◆ **DIRECTIONS FOR THIS TASK**:
Work out how many lines of the listing hold "dose" and return that number by itself.
┌────────
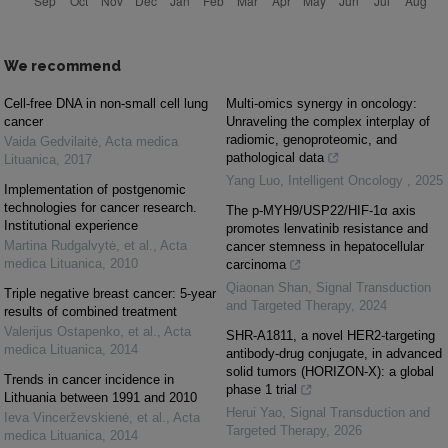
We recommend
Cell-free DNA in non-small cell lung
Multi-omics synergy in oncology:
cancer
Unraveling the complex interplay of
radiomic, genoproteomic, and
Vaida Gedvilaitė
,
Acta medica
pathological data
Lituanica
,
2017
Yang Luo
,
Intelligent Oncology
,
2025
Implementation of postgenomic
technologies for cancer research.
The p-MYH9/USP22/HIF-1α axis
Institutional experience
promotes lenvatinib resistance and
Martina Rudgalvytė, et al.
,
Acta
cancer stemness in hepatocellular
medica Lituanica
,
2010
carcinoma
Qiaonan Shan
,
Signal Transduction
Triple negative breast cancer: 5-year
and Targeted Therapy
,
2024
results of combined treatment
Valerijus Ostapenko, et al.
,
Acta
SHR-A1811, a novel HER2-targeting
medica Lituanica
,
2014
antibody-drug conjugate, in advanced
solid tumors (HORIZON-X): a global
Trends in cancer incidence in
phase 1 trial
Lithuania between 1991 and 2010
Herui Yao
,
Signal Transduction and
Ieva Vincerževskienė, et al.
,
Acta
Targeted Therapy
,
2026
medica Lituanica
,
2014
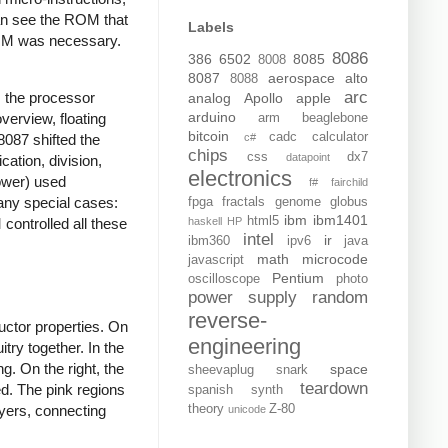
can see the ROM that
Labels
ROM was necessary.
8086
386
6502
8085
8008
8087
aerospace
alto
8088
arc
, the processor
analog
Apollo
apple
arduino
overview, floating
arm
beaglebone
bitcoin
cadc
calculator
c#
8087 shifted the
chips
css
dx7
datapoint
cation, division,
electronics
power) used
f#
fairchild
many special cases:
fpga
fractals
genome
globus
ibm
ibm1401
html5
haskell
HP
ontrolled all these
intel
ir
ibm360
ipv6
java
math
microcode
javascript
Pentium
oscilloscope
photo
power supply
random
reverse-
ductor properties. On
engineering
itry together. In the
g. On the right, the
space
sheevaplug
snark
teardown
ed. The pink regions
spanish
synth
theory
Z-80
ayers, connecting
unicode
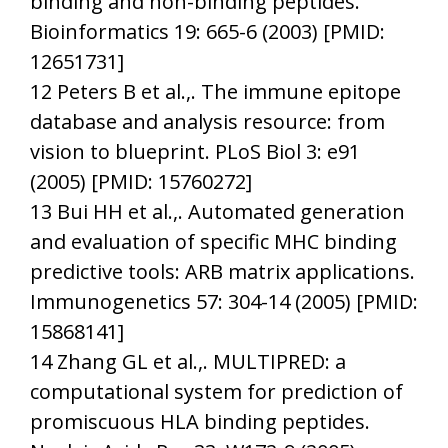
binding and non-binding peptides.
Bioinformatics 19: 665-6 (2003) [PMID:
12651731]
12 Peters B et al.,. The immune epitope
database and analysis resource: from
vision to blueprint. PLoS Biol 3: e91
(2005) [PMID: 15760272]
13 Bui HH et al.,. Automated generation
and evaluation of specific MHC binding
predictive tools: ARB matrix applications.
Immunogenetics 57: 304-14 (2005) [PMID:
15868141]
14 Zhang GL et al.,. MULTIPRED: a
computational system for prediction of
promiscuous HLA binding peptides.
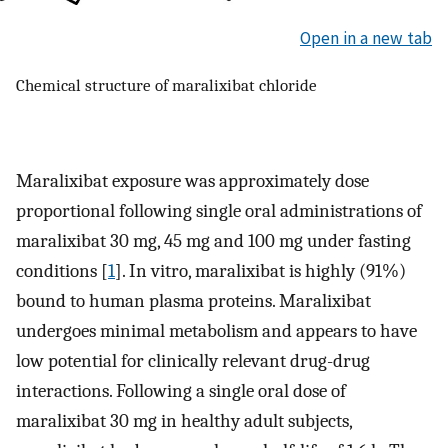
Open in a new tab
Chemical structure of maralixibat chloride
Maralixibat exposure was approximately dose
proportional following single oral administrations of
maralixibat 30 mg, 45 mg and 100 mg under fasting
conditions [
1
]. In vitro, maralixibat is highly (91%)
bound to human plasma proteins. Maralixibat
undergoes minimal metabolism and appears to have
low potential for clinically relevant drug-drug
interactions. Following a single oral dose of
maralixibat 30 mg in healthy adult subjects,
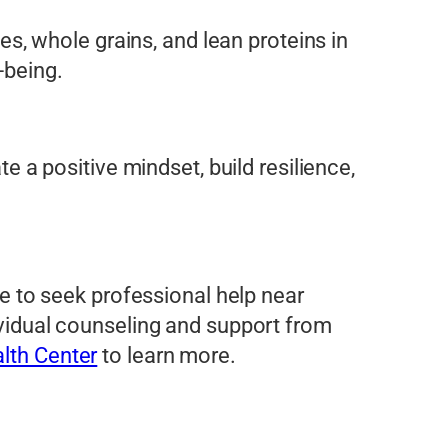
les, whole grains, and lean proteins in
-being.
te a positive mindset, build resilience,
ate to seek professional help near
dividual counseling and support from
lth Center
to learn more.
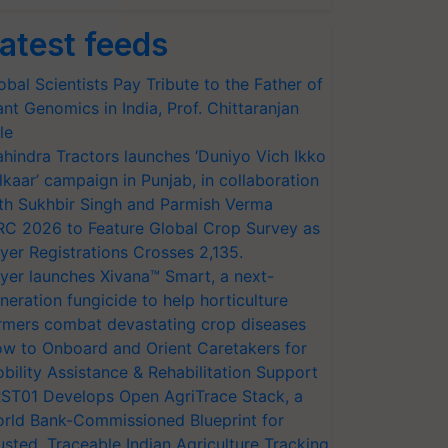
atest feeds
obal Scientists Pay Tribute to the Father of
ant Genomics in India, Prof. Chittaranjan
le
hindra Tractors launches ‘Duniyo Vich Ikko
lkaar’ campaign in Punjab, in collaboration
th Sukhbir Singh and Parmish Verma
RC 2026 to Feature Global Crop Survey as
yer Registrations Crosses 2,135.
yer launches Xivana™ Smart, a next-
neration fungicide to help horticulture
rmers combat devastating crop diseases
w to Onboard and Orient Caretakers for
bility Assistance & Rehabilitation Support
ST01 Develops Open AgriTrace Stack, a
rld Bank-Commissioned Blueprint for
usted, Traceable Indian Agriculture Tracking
└────────
◆ **OUTPUT OF THE EXERCISE**:
2